WRITTEN TASK:
Please work out how many lines in the records below include the word "admiten", and reply with that number only.

(Items listed in a dataset)
##############################
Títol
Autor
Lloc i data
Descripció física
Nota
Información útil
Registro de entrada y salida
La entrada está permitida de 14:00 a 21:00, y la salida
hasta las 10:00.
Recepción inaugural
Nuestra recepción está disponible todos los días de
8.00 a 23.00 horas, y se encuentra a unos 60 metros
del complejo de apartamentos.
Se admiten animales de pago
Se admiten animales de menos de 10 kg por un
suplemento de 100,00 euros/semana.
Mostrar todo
##############################
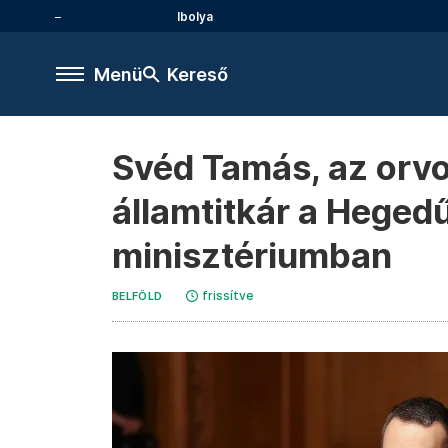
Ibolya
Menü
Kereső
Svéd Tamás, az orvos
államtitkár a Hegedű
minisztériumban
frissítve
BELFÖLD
##############################
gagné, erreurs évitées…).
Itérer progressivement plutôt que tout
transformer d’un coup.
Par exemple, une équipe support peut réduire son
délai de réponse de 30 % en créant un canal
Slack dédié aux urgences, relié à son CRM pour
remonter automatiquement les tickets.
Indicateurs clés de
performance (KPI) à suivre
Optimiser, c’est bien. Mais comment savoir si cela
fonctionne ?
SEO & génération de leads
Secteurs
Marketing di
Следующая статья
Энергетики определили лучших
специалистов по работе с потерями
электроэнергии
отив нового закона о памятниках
##############################
RESPONSE BOX:
2